**Aim of the exercise**
State how many lines of the records contain the word "vous", giving only the number.

**Information given**

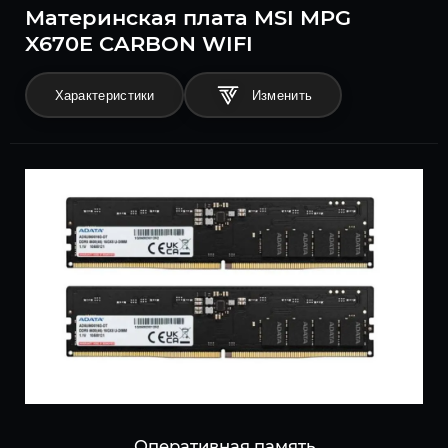
Материнская плата MSI MPG
X670E CARBON WIFI
Характеристики
Оперативная память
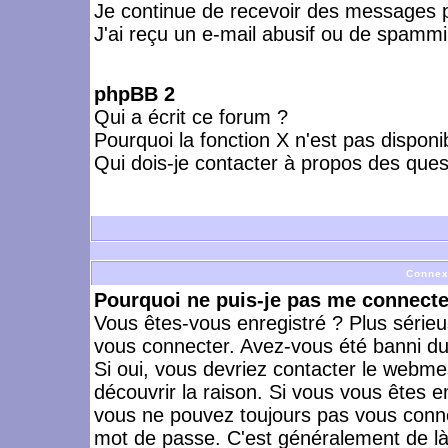
Je continue de recevoir des messages p
J'ai reçu un e-mail abusif ou de spammi
phpBB 2
Qui a écrit ce forum ?
Pourquoi la fonction X n'est pas disponi
Qui dois-je contacter à propos des quest
Connex
Pourquoi ne puis-je pas me connecte
Vous êtes-vous enregistré ? Plus série
vous connecter. Avez-vous été banni du 
Si oui, vous devriez contacter le webme
découvrir la raison. Si vous vous êtes e
vous ne pouvez toujours pas vous connect
mot de passe. C'est généralement de là 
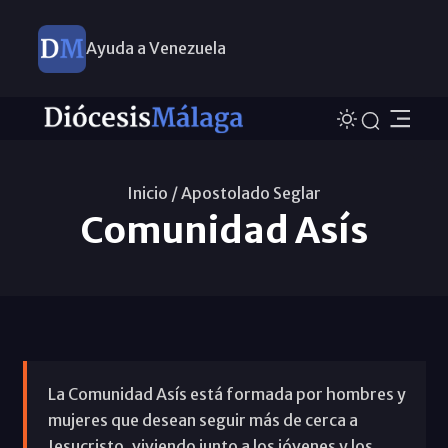
Ayuda a Venezuela
Inicio /
Apostolado Seglar
Comunidad Asís
La Comunidad Asís está formada por hombres y
mujeres que desean seguir más de cerca a
Jesucristo, viviendo junto a los jóvenes y los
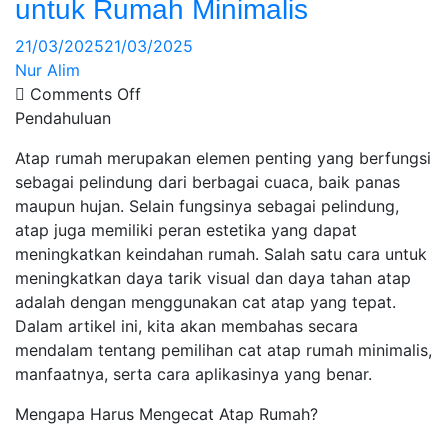
untuk Rumah Minimalis
21/03/2025
21/03/2025
Nur Alim
Comments Off
Pendahuluan
Atap rumah merupakan elemen penting yang berfungsi
sebagai pelindung dari berbagai cuaca, baik panas
maupun hujan. Selain fungsinya sebagai pelindung,
atap juga memiliki peran estetika yang dapat
meningkatkan keindahan rumah. Salah satu cara untuk
meningkatkan daya tarik visual dan daya tahan atap
adalah dengan menggunakan cat atap yang tepat.
Dalam artikel ini, kita akan membahas secara
mendalam tentang pemilihan cat atap rumah minimalis,
manfaatnya, serta cara aplikasinya yang benar.
Mengapa Harus Mengecat Atap Rumah?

**Problem solution**
5